4. Saint Lucia National Trust
Similarly, the Saint Lucia National Trust undertook a citizen scientist competition inviting people to share images and thoughts on the changes they had noticed in nature since COVID-19 began. Winners received a gift token and SLNT membership. This type of engagement may not lead directly to money or sales, but it’s all about deepening relationships, creating positive shared experiences, which will reap benefits in the long term.
Unearthing underrepresented histories
5. The National Trust for Historic Preservation
In 2020, the United States commemorated the 100th anniversary of women gaining the right to vote. The National Trust for Historic Preservation took the opportunity to celebrate the place of women in American history.
NTHP started a crowdsourcing push in January 2020 as part of their Where Women Made History campaign. The initial goal was to discover 1,000 community sourced places connected to women’s history, and elevate their stories for everyone to learn and celebrate. Thanks to the incredible contributions received from people all across the country, they reached that milestone on Women’s Equality Day (August 26, 2020), and kept going for the rest of the year reaching more than 1,200 total entries.
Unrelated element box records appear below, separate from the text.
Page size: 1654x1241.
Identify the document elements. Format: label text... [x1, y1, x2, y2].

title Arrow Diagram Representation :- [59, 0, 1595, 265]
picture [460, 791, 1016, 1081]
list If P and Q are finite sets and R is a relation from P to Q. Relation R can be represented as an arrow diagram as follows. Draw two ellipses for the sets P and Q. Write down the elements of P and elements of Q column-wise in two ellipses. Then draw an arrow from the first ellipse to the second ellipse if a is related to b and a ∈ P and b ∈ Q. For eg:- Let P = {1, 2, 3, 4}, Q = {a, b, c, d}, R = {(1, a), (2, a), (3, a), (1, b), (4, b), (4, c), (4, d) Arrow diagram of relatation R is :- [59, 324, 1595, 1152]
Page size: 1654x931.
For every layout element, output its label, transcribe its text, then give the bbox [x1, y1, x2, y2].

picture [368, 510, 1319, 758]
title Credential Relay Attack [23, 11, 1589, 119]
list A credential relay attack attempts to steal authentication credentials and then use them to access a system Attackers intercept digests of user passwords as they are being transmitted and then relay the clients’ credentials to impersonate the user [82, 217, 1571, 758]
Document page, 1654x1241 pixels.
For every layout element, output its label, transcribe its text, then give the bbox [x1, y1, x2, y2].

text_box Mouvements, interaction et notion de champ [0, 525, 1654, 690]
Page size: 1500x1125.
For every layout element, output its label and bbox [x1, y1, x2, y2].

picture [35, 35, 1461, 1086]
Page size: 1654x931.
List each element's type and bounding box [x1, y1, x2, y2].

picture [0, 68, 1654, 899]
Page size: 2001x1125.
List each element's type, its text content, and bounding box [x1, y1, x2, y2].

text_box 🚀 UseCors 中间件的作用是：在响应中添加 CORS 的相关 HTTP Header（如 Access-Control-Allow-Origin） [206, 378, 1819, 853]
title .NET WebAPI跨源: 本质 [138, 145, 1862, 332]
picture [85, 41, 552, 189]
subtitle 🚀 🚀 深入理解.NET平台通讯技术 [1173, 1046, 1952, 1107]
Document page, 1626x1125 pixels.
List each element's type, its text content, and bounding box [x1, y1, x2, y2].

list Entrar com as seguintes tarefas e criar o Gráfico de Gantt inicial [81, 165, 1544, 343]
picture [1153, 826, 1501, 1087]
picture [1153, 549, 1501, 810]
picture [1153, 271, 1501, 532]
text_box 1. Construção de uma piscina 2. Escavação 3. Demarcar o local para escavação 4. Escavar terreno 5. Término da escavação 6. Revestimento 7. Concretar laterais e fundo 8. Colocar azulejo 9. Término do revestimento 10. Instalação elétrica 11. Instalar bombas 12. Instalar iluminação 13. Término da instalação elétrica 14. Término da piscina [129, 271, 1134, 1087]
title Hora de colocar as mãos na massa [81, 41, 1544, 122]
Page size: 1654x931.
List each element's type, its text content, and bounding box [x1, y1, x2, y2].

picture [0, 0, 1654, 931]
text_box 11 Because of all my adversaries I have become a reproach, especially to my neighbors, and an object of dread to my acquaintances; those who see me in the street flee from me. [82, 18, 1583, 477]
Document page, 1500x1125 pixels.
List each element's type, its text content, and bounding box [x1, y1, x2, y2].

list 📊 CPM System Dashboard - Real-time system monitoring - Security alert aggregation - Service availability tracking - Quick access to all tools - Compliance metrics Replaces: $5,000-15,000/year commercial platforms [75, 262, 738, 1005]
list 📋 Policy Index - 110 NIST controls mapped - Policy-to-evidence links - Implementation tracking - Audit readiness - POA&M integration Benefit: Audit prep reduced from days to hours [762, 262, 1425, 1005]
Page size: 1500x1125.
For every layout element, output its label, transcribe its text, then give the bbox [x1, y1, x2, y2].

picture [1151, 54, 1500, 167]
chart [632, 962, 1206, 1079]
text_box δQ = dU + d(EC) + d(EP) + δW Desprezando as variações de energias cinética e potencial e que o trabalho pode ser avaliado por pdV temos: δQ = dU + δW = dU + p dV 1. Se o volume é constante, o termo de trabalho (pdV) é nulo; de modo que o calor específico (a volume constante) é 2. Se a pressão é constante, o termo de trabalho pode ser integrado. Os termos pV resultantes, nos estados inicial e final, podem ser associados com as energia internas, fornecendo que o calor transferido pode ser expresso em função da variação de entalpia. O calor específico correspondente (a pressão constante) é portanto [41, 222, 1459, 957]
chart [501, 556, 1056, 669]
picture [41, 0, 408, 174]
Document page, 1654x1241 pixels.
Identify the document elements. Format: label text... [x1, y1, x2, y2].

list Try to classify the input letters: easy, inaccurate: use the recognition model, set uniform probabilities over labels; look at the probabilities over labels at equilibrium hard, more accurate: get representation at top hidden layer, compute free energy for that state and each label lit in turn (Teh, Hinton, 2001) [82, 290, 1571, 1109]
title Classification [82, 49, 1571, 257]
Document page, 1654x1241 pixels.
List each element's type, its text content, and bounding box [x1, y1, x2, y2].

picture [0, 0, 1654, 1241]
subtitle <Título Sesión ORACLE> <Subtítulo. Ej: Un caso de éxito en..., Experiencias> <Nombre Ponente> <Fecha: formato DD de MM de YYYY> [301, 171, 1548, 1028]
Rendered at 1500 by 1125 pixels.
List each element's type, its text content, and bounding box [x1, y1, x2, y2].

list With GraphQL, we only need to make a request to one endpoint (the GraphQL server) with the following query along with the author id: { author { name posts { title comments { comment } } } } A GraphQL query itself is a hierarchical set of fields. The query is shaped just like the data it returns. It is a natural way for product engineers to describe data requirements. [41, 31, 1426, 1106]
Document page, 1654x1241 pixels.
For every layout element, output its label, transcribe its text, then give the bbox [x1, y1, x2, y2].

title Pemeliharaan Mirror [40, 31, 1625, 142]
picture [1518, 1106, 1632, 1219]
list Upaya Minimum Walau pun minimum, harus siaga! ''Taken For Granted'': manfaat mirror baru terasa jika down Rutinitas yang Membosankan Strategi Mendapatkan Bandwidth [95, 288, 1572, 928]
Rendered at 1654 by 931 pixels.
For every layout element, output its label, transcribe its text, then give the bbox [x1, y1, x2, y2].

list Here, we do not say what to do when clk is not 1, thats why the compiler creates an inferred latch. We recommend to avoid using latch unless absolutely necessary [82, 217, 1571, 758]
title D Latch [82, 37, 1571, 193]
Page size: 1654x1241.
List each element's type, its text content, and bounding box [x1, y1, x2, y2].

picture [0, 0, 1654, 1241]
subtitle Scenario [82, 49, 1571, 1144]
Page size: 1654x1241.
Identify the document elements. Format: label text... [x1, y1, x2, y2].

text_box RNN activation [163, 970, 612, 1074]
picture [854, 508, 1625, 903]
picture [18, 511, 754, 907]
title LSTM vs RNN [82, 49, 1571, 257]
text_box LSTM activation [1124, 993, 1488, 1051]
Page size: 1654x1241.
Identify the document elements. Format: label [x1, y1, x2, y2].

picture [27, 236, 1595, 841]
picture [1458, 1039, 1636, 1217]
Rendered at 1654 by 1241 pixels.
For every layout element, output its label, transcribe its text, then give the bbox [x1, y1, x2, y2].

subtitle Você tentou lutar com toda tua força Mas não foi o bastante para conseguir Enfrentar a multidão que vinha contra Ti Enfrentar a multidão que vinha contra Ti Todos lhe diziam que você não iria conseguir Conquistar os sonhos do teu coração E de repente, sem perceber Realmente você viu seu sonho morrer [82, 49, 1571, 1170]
NTHP continue to use the hashtag #TelltheFullStory giving platform to lesser known histories, in order to tell a whole American story through its work.
Capacity building for local communities
Successful use of social media can be about sharing skills and resources, as much as producing original content.
6. The Cross-Cultural Foundation of Uganda
As part of our British Council project, Melting Snow and Rivers in Flood, the Cross-Cultural Foundation of Uganda (CCFU) has been leveraging the power of social media to promote cultural heritage and advocate for its safeguarding.
In June 2021, CCFU trained local people in Uganda’s Rwenzori and Alur regions to use social media to publicise local heritage sites, share knowledge about their significance and call for their urgent safeguarding. This approach reinforces the potential of community custodians of the world’s special places – by having the skills to amplify these places, communities hope to see a rise in cultural tourism in the area.
CCFU have also used social media to mobilise young people online keeping them in touch with school cultural heritage clubs during school breaks via Heritage Youth Connect. And to mobilise support for advocacy campaigns, such as #SaveUgandasBuiltHeritage and #SaveWatotoChurch which sought to prevent the site from demolition.